Hope this is helpful to anyone who wasn’t sure how to page on created_at!

Sorting by created_at and filtering by modified_at is not strict and not stable.
You can get the first 100 on these conditions and process them, while processing somebody will change another task (not in the current list), that has created_at value earlier than any of this list.
So, what you will get?
The first task on these conditions will be the new one and all pagination will be moved on one. So, when you will get the second page - you will have one task, that you have already processed before. Not good.
Sorting on modified_at is the most logic, the most comfortable and useful thing that all the services have. Why you can not do this or do not want to do - i am not understand.

This would not cause an issue here, as you’re filtering by modified_at.after={a snapshot in time}. If someone edits a task, that task will be moved to modified_at.before={a snapshot in time}. You can then do a modified_at.before at the end and de_dupe/catch those live edits if you want to.

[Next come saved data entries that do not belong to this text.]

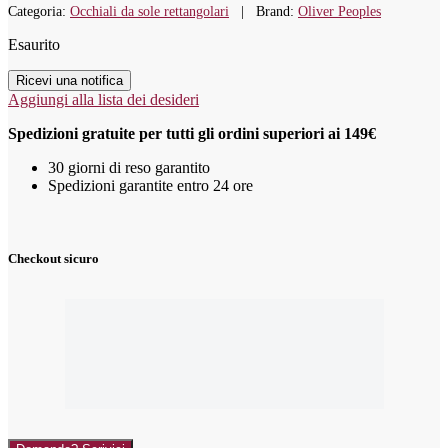
Categoria:
Occhiali da sole rettangolari
Brand:
Oliver Peoples
Esaurito
Ricevi una notifica
Aggiungi alla lista dei desideri
Spedizioni gratuite per tutti gli ordini superiori ai 149€
30 giorni di reso garantito
Spedizioni garantite entro 24 ore
Checkout sicuro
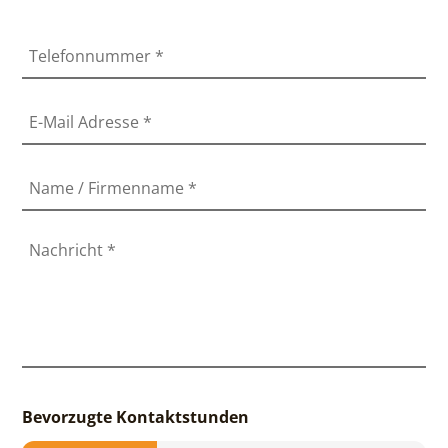
Telefonnummer
*
E-Mail Adresse
*
Name / Firmenname
*
Nachricht
*
Bevorzugte Kontaktstunden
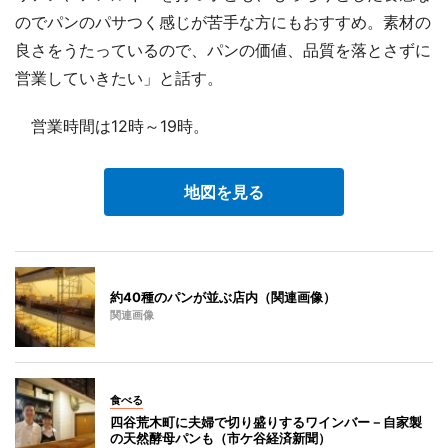
のでパンのパサつく感じが苦手な方にもおすすめ。素材の
良さをうたっているので、パンの価値、品質を落とさずに
営業していきたい」と話す。
営業時間は12時～19時。
地図を見る
約40種のパンが並ぶ店内（関連画像）
関連画像
食べる
四谷荒木町に夫婦で切り盛りするワインバー－自家製
の天然酵母パンも（市ケ谷経済新聞）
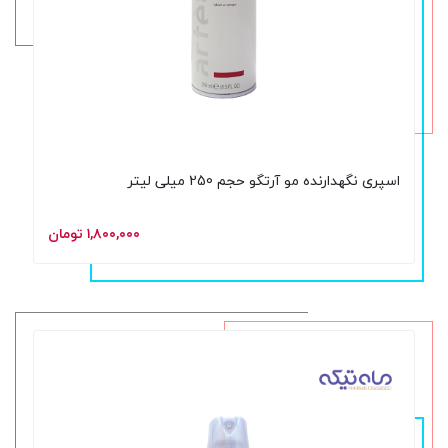
اسپری نگهدارنده مو آرتگو حجم 250 میلی لیتر
۱,۸۰۰,۰۰۰ تومان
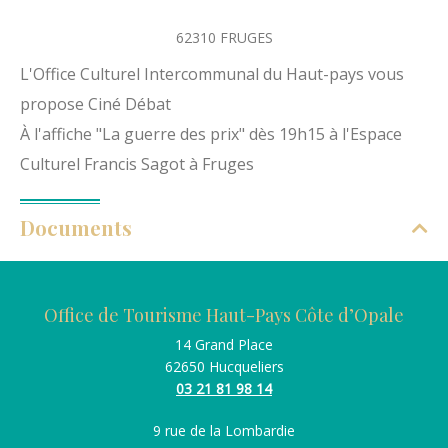
62310
FRUGES
L'Office Culturel Intercommunal du Haut-pays vous
propose Ciné Débat
À l'affiche "La guerre des prix" dès 19h15 à l'Espace
Culturel Francis Sagot à Fruges
Documents
Office de Tourisme Haut-Pays Côte d’Opale
14 Grand Place
62650 Hucqueliers
03 21 81 98 14
9 rue de la Lombardie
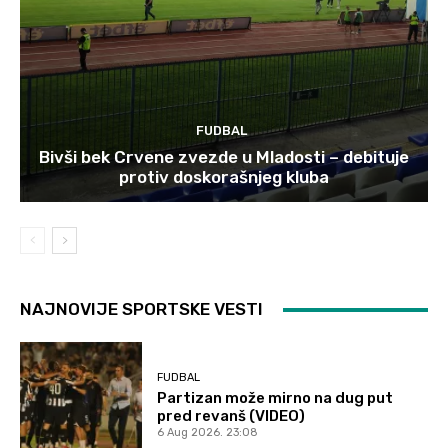
FUDBAL
Bivši bek Crvene zvezde u Mladosti – debituje
protiv doskorašnjeg kluba
NAJNOVIJE SPORTSKE VESTI
FUDBAL
Partizan može mirno na dug put
pred revanš (VIDEO)
6 Aug 2026. 23:08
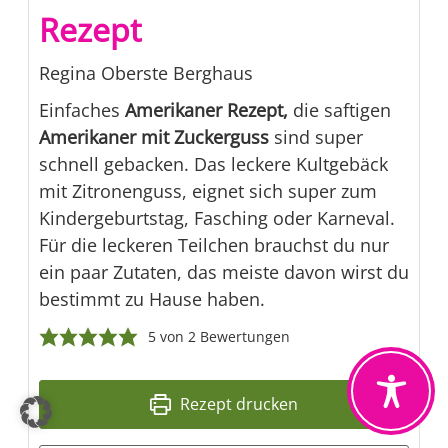
Rezept
Regina Oberste Berghaus
Einfaches
Amerikaner Rezept,
die saftigen
Amerikaner mit Zuckerguss
sind super
schnell gebacken. Das leckere Kultgebäck
mit Zitronenguss, eignet sich super zum
Kindergeburtstag, Fasching oder Karneval.
Für die leckeren Teilchen brauchst du nur
ein paar Zutaten, das meiste davon wirst du
bestimmt zu Hause haben.
5
von
2
Bewertungen
Rezept drucken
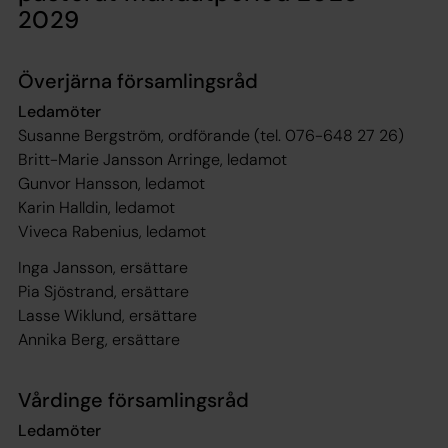
2029
Överjärna församlingsråd
Ledamöter
Susanne Bergström, ordförande (tel. 076-648 27 26)
Britt-Marie Jansson Arringe, ledamot
Gunvor Hansson, ledamot
Karin Halldin, ledamot
Viveca Rabenius, ledamot
Inga Jansson, ersättare
Pia Sjöstrand, ersättare
Lasse Wiklund, ersättare
Annika Berg, ersättare
Vårdinge församlingsråd
Ledamöter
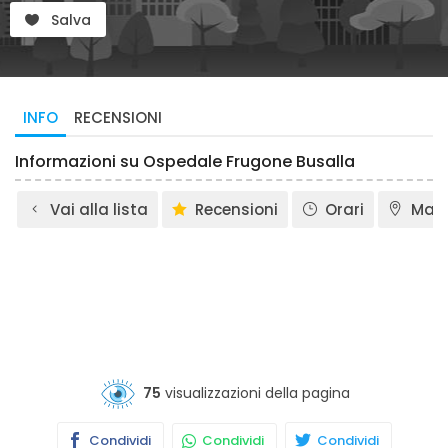
Salva
INFO
RECENSIONI
Informazioni su Ospedale Frugone Busalla
Vai alla lista
Recensioni
Orari
Map
75
visualizzazioni della pagina
Condividi
Condividi
Condividi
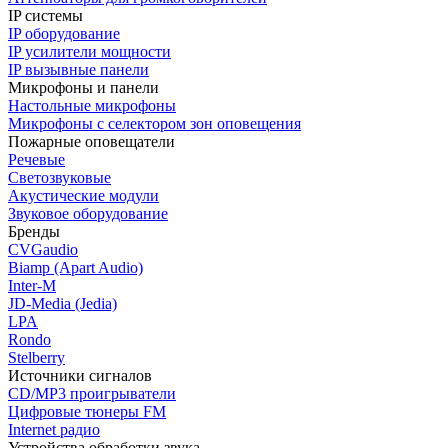
IP системы
IP оборудование
IP усилители мощности
IP вызывные панели
Микрофоны и панели
Настольные микрофоны
Микрофоны с селектором зон оповещения
Пожарные оповещатели
Речевые
Светозвуковые
Акустические модули
Звуковое оборудование
Бренды
CVGaudio
Biamp (Apart Audio)
Inter-M
JD-Media (Jedia)
LPA
Rondo
Stelberry
Источники сигналов
CD/MP3 проигрыватели
Цифровые тюнеры FM
Internet радио
Устройства обработки звука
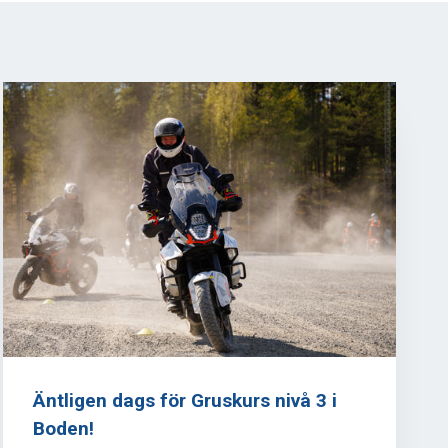
Äntligen dags för Gruskurs nivå 3 i
Boden!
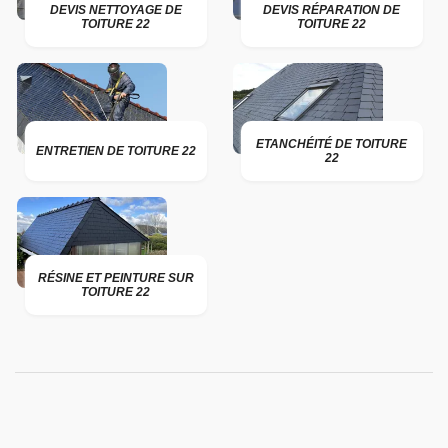
DEVIS NETTOYAGE DE
DEVIS RÉPARATION DE
TOITURE 22
TOITURE 22
ETANCHÉITÉ DE TOITURE
ENTRETIEN DE TOITURE 22
22
RÉSINE ET PEINTURE SUR
TOITURE 22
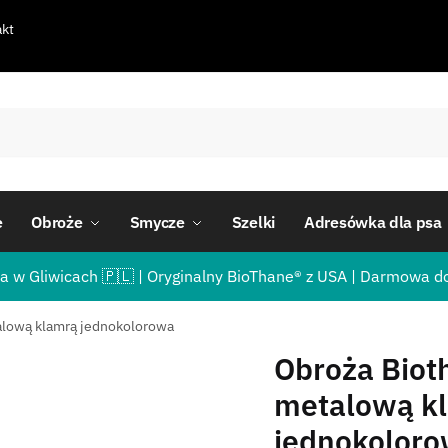
kt
e
Obroże
Smycze
Szelki
Adresówka dla psa
a w Gliwicach 🇵🇱 | Oryginalny BioThane® z USA | Darmowa d
alową klamrą jednokolorowa
Obroża Biot
metalową k
jednokolor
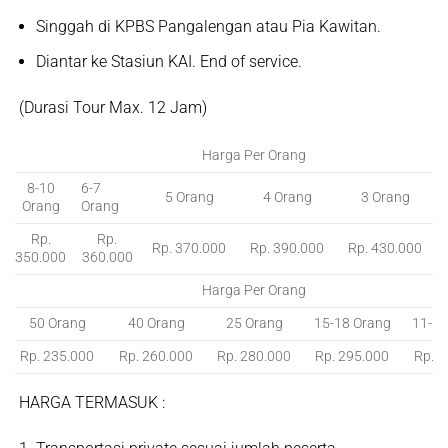
Singgah di KPBS Pangalengan atau Pia Kawitan.
Diantar ke Stasiun KAI. End of service.
(Durasi Tour Max. 12 Jam)
Harga Per Orang
8-10
6-7
5 Orang
4 Orang
3 Orang
Orang
Orang
Rp.
Rp.
Rp. 370.000
Rp. 390.000
Rp. 430.000
350.000
360.000
Harga Per Orang
50 Orang
40 Orang
25 Orang
15-18 Orang
11-14
Rp. 235.000
Rp. 260.000
Rp. 280.000
Rp. 295.000
Rp. 3
HARGA TERMASUK :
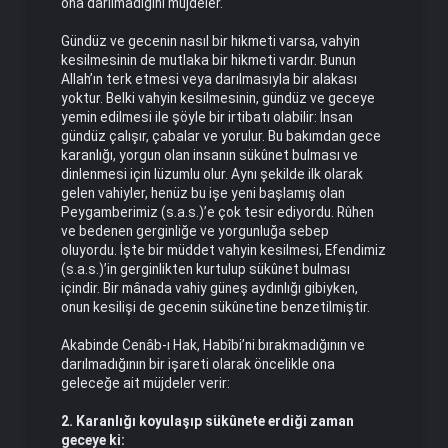
ona darılmadığını müjdeler.
Gündüz ve gecenin nasıl bir hikmeti varsa, vahyin
kesilmesinin de mutlaka bir hikmeti vardır. Bunun
Allah’ın terk etmesi veya darılmasıyla bir alakası
yoktur. Belki vahyin kesilmesinin, gündüz ve geceye
yemin edilmesi ile şöyle bir irtibatı olabilir: İnsan
gündüz çalışır, çabalar ve yorulur. Bu bakımdan gece
karanlığı, yorgun olan insanın sükûnet bulması ve
dinlenmesi için lüzumlu olur. Aynı şekilde ilk olarak
gelen vahiyler, henüz bu işe yeni başlamış olan
Peygamberimiz (s.a.s.)’e çok tesir ediyordu. Rûhen
ve bedenen gerginliğe ve yorgunluğa sebep
oluyordu. İşte bir müddet vahyin kesilmesi, Efendimiz
(s.a.s.)’in gerginlikten kurtulup sükûnet bulması
içindir. Bir mânada vahiy güneş aydınlığı gibiyken,
onun kesilişi de gecenin sükûnetine benzetilmiştir.
Akabinde Cenâb-ı Hak, Habîbi’ni bırakmadığının ve
darılmadığının bir işareti olarak öncelikle ona
geleceğe ait müjdeler verir:
2. Karanlığı koyulaşıp sükûnete erdiği zaman
geceye ki:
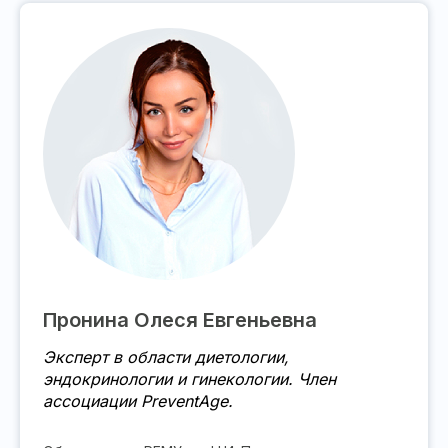
Пронина Олеся Евгеньевна
Эксперт в области диетологии,
эндокринологии и гинекологии. Член
ассоциации PreventAge.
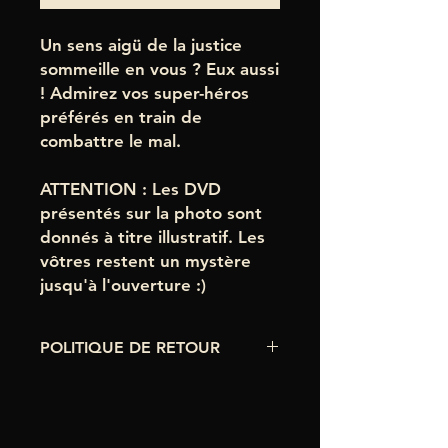
Un sens aigü de la justice
sommeille en vous ? Eux aussi
! Admirez vos super-héros
préférés en train de
combattre le mal.
ATTENTION : Les DVD
présentés sur la photo sont
donnés à titre illustratif. Les
vôtres restent un mystère
jusqu'à l'ouverture :)
POLITIQUE DE RETOUR
Dans le rare cas où le DVD que vous
recevez ne fonctionne pas ou que
l'image rendue ne soit pas celle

The ideal way to manually page is to ensure your filtering windows are small enough and your results are never over 100 items in the first place.

We do allow for sorting on modified_at and you’re allowed to use it if you want to (note that the sorting uses user_visible_modification_time timestamp). We’re simply saying that we don’t recommend you sort by modified_at time as it’s difficult to get stable results when people live-edit mid pagination.

I think the question is more: What API functionality do you expect if something is changed mid pagination? Different APIs handle this different ways. We haven’t done anything special to handle this use case, but I’d love to hear if you have a suggestion for what that should look like.